Speed gains from this implementation are relatively modest, although I suspect that further optimization could improve runtime. As the main improvement of this is in the backend and not the R function calls themselves, it should have relatively consistent performance regardless of the input function. Testing was performed on a simple function to add an attribute to each node, as well as a recursive one that calls rapply at every node. Speedup is relatively consistent regardless of function, with the average boost in runtime approximately 1.5-3x on my machine (2021 MacBook Pro, M1 Pro, 32GB RAM). Calling rapply had less of a speedup compared to faster functions, likely because the runtime of the called R function dominates the overall runtime of the dendrapply call. Benchmarking using a minimal function to measure only the impact of the new apply function resulted in an average speedup of 2.5-3x depending on tree size. Looking at the memory usage of the functions, my new implementation has significantly decreased usage due to fewer function call frames allocated on the stack. However, this is difficult to benchmark since the original function uses R to allocate memory and the new function allocates in C.

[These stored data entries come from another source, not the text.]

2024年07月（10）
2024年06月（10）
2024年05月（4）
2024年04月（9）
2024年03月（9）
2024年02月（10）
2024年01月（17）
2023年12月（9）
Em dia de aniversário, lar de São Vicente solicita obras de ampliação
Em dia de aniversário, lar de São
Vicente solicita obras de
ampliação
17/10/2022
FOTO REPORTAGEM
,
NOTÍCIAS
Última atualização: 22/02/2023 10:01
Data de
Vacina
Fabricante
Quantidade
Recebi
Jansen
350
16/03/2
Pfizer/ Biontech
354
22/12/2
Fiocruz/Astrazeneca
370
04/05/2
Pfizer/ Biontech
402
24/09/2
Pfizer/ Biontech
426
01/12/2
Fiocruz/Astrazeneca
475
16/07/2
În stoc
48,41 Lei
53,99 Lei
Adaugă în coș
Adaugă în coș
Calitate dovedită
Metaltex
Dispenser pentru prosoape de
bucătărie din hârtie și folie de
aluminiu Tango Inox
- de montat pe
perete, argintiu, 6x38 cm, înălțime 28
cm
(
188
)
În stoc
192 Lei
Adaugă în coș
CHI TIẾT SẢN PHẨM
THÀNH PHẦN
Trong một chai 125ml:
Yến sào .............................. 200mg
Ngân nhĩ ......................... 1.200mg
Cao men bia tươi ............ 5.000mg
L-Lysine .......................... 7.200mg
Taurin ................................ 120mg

Compatibility with the previous version of dendrapply was tested against the unit tests available in dendextend, one of the largest packages that makes extensive usage of stats::dendrapply in a variety of scenarios. The pre-order traversal version passed all unit tests.

Post-order failed many tests because methods in dendextend depend on the pre-order traversal order–this is why pre-order is the default setting.

Complete Code:

The complete code is available on Github. What follows are some comments on the code contained within the files.

R Script

Link to R Script

This has some quirks to make it a drop-in replacement for stats::dendrapply. The behavior of the original function when the provided function does not return a dendrogram or list-like object is a little counterintuitive to me, but after lots of testing this implementation should replicate it all accurately. There is a weird quirk where calling VECTOR_ELT on an SEXP seems to unclass the object, and I was running into problems with the input nodes not being of type dendrogram. I thought it was fairly safe to just reclass the object as 'dendrogram' when it comes to the function, since we expect to be applying the function to dendrogram objects anyway (and children of a dendrogram should also be dendrogram).

C Code

Link to C code

The C code is much longer. The main functions exposed to R are do_dendrapply() via .Call interface, and free_dendrapply_list() via .C interface. The brunt of the computation is done in new_apply_dend_func, which will likely be either renamed in the future or rolled into do_dendrapply(). Note that checking for leaf nodes depends on the leaves having correct values for attr(node, 'leaf'); if someone messes with the nodes it could perform unexpectedly. The current implementation defines leaves as nodes such that attr(node, 'leaf')==TRUE and non-leaves as is.null(attr(node, 'leaf')) || attr(node,'leaf')==FALSE. It’s unfortunately not possible to just check for nodes with length 1, since we should be able to support dendrograms with arbitrary numbers of children at internal nodes (whether that’s 1, 2, or many). I regard this error as being in the same category as users being able to change S3 classes to arbitrary values–it’s known and documented that things could go wrong if users mess with the values, and those that choose to modify the values are proceeding at their own risk. I’m not completely sure what the function will do in this scenario–I believe it will probably run infinitely until the C memory limit is exceeded. I’ve added enough checks to ensure that the function execution is always rescuable via user interrupts, so I think this is overall okay.